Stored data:
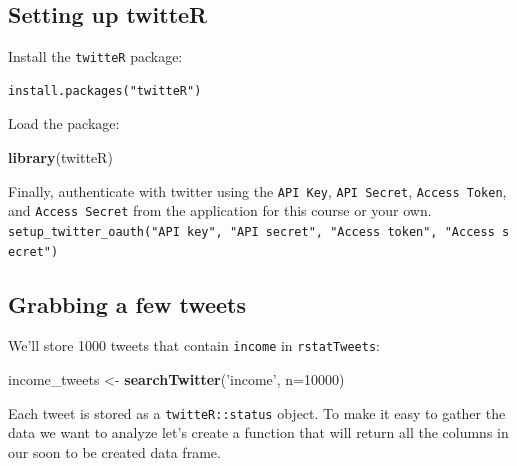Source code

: \documentclass[]{book}
\newenvironment{Shaded}{\begin{snugshade}}{\end{snugshade}}
\newcommand{\KeywordTok}[1]{\textcolor[rgb]{0.13,0.29,0.53}{\textbf{{#1}}}}
\newcommand{\DataTypeTok}[1]{\textcolor[rgb]{0.13,0.29,0.53}{{#1}}}
\newcommand{\DecValTok}[1]{\textcolor[rgb]{0.00,0.00,0.81}{{#1}}}
\newcommand{\StringTok}[1]{\textcolor[rgb]{0.31,0.60,0.02}{{#1}}}
\newcommand{\NormalTok}[1]{{#1}}
\theoremstyle{definition}
\theoremstyle{definition}
\theoremstyle{remark}
\begin{document}
\subsection{Setting up twitteR}\label{setting-up-twitter}

Install the \texttt{twitteR} package:

\begin{verbatim}
install.packages("twitteR")
\end{verbatim}

Load the package:

\begin{Shaded}
\begin{Highlighting}[]
\KeywordTok{library}\NormalTok{(twitteR)}
\end{Highlighting}
\end{Shaded}

Finally, authenticate with twitter using the \texttt{API\ Key},
\texttt{API\ Secret}, \texttt{Access\ Token}, and
\texttt{Access\ Secret} from the application for this course or your
own.
\texttt{setup\_twitter\_oauth("API\ key",\ "API\ secret",\ "Access\ token",\ "Access\ secret")}

\subsection{Grabbing a few tweets}\label{grabbing-a-few-tweets}

We'll store 1000 tweets that contain \texttt{income} in
\texttt{rstatTweets}:

\begin{Shaded}
\begin{Highlighting}[]
\NormalTok{income_tweets <-}\StringTok{ }\KeywordTok{searchTwitter}\NormalTok{(}\StringTok{'income'}\NormalTok{, }\DataTypeTok{n=}\DecValTok{10000}\NormalTok{)}
\end{Highlighting}
\end{Shaded}

Each tweet is stored as a \texttt{twitteR::status} object. To make it
easy to gather the data we want to analyze let's create a function that
will return all the columns in our soon to be created data frame.

\begin{Shaded}
\end{Shaded}
\end{document}
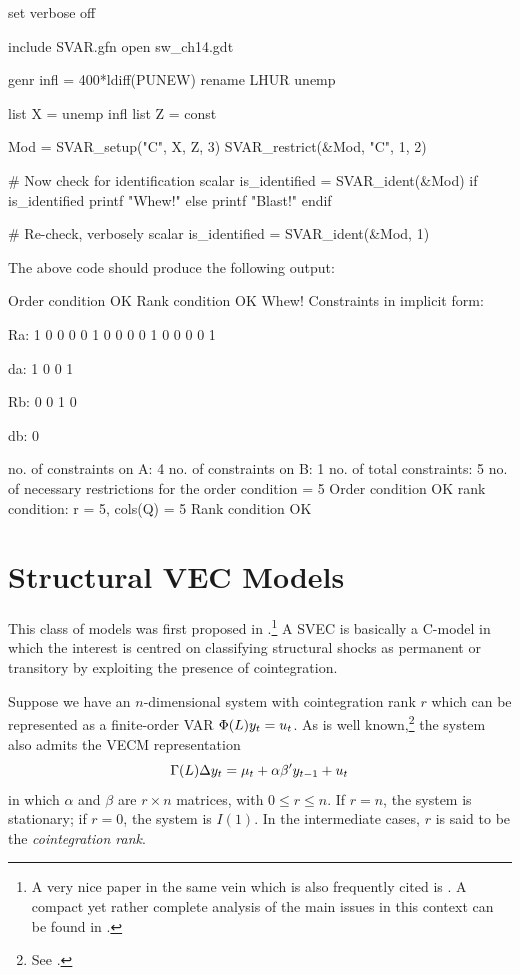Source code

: \documentclass[a4paper,10pt]{article}
\newcommand{\PrE}[1]{\ensuremath u_{#1}} %
\newcommand{\VarSym}{\ensuremath \Phi}
\begin{document}
\begin{code}
set verbose off

include SVAR.gfn
open sw_ch14.gdt

genr infl = 400*ldiff(PUNEW)
rename LHUR unemp

list X = unemp infl
list Z = const

Mod = SVAR_setup("C", X, Z, 3)
SVAR_restrict(&Mod, "C", 1, 2)

# Now check for identification
scalar is_identified = SVAR_ident(&Mod)
if is_identified
    printf "Whew!\n"
else
    printf "Blast!\n"
endif

# Re-check, verbosely
scalar is_identified = SVAR_ident(&Mod, 1)
\end{code}

The above code should produce the following output:

\begin{code}
Order condition OK
Rank condition OK
Whew!
Constraints in implicit form:

Ra:
   1   0   0   0
   0   1   0   0
   0   0   1   0
   0   0   0   1

da:
   1
   0
   0
   1

Rb:
   0   0   1   0

db:
   0

no. of constraints on A: 4
no. of constraints on B: 1
no. of total constraints: 5
no. of necessary restrictions for the order condition = 5
Order condition OK
rank condition: r = 5, cols(Q) = 5
Rank condition OK
\end{code}

\section{Structural VEC Models}
\label{sec:SVECs}

This class of models was first proposed in \cite{KPSW91}.\footnote{A
  very nice paper in the same vein which is also frequently cited is
  \cite{GoNg2001}. A compact yet rather complete analysis of the main
  issues in this context can be found in \cite{Lut06}.} A SVEC is
basically a C-model in which the interest is centred on classifying
structural shocks as permanent or transitory by exploiting the
presence of cointegration.

Suppose we have an $n$-dimensional system with cointegration rank $r$
which can be represented as a finite-order VAR $\VarSym(L) y_t =
\PrE{t}$. As is well known,\footnote{See \cite{joha-book}.} the system
also admits the VECM representation
\begin{equation}
  \label{eq:VECM}
  \Gamma(L) \Delta y_t = \mu_t + \alpha \beta' y_{t-1} + \PrE{t}
\end{equation}
in which $\alpha$ and $\beta$ are $r \times n$ matrices, with $0 \le r
\le n$. If $r=n$, the system is stationary; if $r=0$, the system is
$I(1)$. In the intermediate cases, $r$ is said to be the
\emph{cointegration rank}.
\end{document}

--- BRIEF ---
Each line from the one that includes "genr infl = 400*ldiff(PUNEW)" down to the close of the records above is to be given again exactly, and no other line is to appear.

--- RESPONSE TO THE TASK ---
genr infl = 400*ldiff(PUNEW)
rename LHUR unemp

list X = unemp infl
list Z = const

Mod = SVAR_setup("C", X, Z, 3)
SVAR_restrict(&Mod, "C", 1, 2)

# Now check for identification
scalar is_identified = SVAR_ident(&Mod)
if is_identified
    printf "Whew!\n"
else
    printf "Blast!\n"
endif

# Re-check, verbosely
scalar is_identified = SVAR_ident(&Mod, 1)
\end{code}

The above code should produce the following output:

\begin{code}
Order condition OK
Rank condition OK
Whew!
Constraints in implicit form:

Ra:
   1   0   0   0
   0   1   0   0
   0   0   1   0
   0   0   0   1

da:
   1
   0
   0
   1

Rb:
   0   0   1   0

db:
   0

no. of constraints on A: 4
no. of constraints on B: 1
no. of total constraints: 5
no. of necessary restrictions for the order condition = 5
Order condition OK
rank condition: r = 5, cols(Q) = 5
Rank condition OK
\end{code}

\section{Structural VEC Models}
\label{sec:SVECs}

This class of models was first proposed in \cite{KPSW91}.\footnote{A
  very nice paper in the same vein which is also frequently cited is
  \cite{GoNg2001}. A compact yet rather complete analysis of the main
  issues in this context can be found in \cite{Lut06}.} A SVEC is
basically a C-model in which the interest is centred on classifying
structural shocks as permanent or transitory by exploiting the
presence of cointegration.

Suppose we have an $n$-dimensional system with cointegration rank $r$
which can be represented as a finite-order VAR $\VarSym(L) y_t =
\PrE{t}$. As is well known,\footnote{See \cite{joha-book}.} the system
also admits the VECM representation
\begin{equation}
  \label{eq:VECM}
  \Gamma(L) \Delta y_t = \mu_t + \alpha \beta' y_{t-1} + \PrE{t}
\end{equation}
in which $\alpha$ and $\beta$ are $r \times n$ matrices, with $0 \le r
\le n$. If $r=n$, the system is stationary; if $r=0$, the system is
$I(1)$. In the intermediate cases, $r$ is said to be the
\emph{cointegration rank}.
\end{document}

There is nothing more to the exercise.